• TASK ITEM: Retype each line of the listing. Do not alter anything.
□ □ □ □ □ □ □
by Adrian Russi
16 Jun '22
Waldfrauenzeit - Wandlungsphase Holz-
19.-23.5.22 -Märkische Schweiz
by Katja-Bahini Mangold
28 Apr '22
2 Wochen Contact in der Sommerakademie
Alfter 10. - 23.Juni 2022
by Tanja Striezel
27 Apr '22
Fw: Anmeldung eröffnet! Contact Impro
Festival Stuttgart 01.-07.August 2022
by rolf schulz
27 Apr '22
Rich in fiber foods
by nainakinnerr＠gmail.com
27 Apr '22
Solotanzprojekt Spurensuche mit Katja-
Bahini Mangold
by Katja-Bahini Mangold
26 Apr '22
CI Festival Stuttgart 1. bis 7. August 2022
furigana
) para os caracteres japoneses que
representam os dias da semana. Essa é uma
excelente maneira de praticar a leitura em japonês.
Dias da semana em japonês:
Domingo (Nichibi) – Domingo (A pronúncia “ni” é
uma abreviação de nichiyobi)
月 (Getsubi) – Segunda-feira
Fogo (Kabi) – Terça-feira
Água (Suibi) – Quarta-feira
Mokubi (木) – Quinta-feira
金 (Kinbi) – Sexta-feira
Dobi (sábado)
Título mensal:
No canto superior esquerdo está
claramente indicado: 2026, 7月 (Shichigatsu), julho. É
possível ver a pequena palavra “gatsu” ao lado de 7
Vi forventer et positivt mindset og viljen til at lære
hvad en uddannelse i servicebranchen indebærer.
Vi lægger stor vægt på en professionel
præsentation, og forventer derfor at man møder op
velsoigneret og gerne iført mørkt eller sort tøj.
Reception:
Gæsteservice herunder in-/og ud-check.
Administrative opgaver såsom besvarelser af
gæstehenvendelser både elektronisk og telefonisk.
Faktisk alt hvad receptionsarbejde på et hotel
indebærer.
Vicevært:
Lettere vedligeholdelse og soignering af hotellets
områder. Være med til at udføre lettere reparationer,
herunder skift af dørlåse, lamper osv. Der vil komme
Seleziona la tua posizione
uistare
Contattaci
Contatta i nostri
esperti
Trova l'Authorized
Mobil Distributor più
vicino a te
□ □ □ □ □ □ □
• ANSWER TO THE PROBLEM:
by Adrian Russi
16 Jun '22
Waldfrauenzeit - Wandlungsphase Holz-
19.-23.5.22 -Märkische Schweiz
by Katja-Bahini Mangold
28 Apr '22
2 Wochen Contact in der Sommerakademie
Alfter 10. - 23.Juni 2022
by Tanja Striezel
27 Apr '22
Fw: Anmeldung eröffnet! Contact Impro
Festival Stuttgart 01.-07.August 2022
by rolf schulz
27 Apr '22
Rich in fiber foods
by nainakinnerr＠gmail.com
27 Apr '22
Solotanzprojekt Spurensuche mit Katja-
Bahini Mangold
by Katja-Bahini Mangold
26 Apr '22
CI Festival Stuttgart 1. bis 7. August 2022
furigana
) para os caracteres japoneses que
representam os dias da semana. Essa é uma
excelente maneira de praticar a leitura em japonês.
Dias da semana em japonês:
Domingo (Nichibi) – Domingo (A pronúncia “ni” é
uma abreviação de nichiyobi)
月 (Getsubi) – Segunda-feira
Fogo (Kabi) – Terça-feira
Água (Suibi) – Quarta-feira
Mokubi (木) – Quinta-feira
金 (Kinbi) – Sexta-feira
Dobi (sábado)
Título mensal:
No canto superior esquerdo está
claramente indicado: 2026, 7月 (Shichigatsu), julho. É
possível ver a pequena palavra “gatsu” ao lado de 7
Vi forventer et positivt mindset og viljen til at lære
hvad en uddannelse i servicebranchen indebærer.
Vi lægger stor vægt på en professionel
præsentation, og forventer derfor at man møder op
velsoigneret og gerne iført mørkt eller sort tøj.
Reception:
Gæsteservice herunder in-/og ud-check.
Administrative opgaver såsom besvarelser af
gæstehenvendelser både elektronisk og telefonisk.
Faktisk alt hvad receptionsarbejde på et hotel
indebærer.
Vicevært:
Lettere vedligeholdelse og soignering af hotellets
områder. Være med til at udføre lettere reparationer,
herunder skift af dørlåse, lamper osv. Der vil komme
Seleziona la tua posizione
uistare
Contattaci
Contatta i nostri
esperti
Trova l'Authorized
Mobil Distributor più
vicino a te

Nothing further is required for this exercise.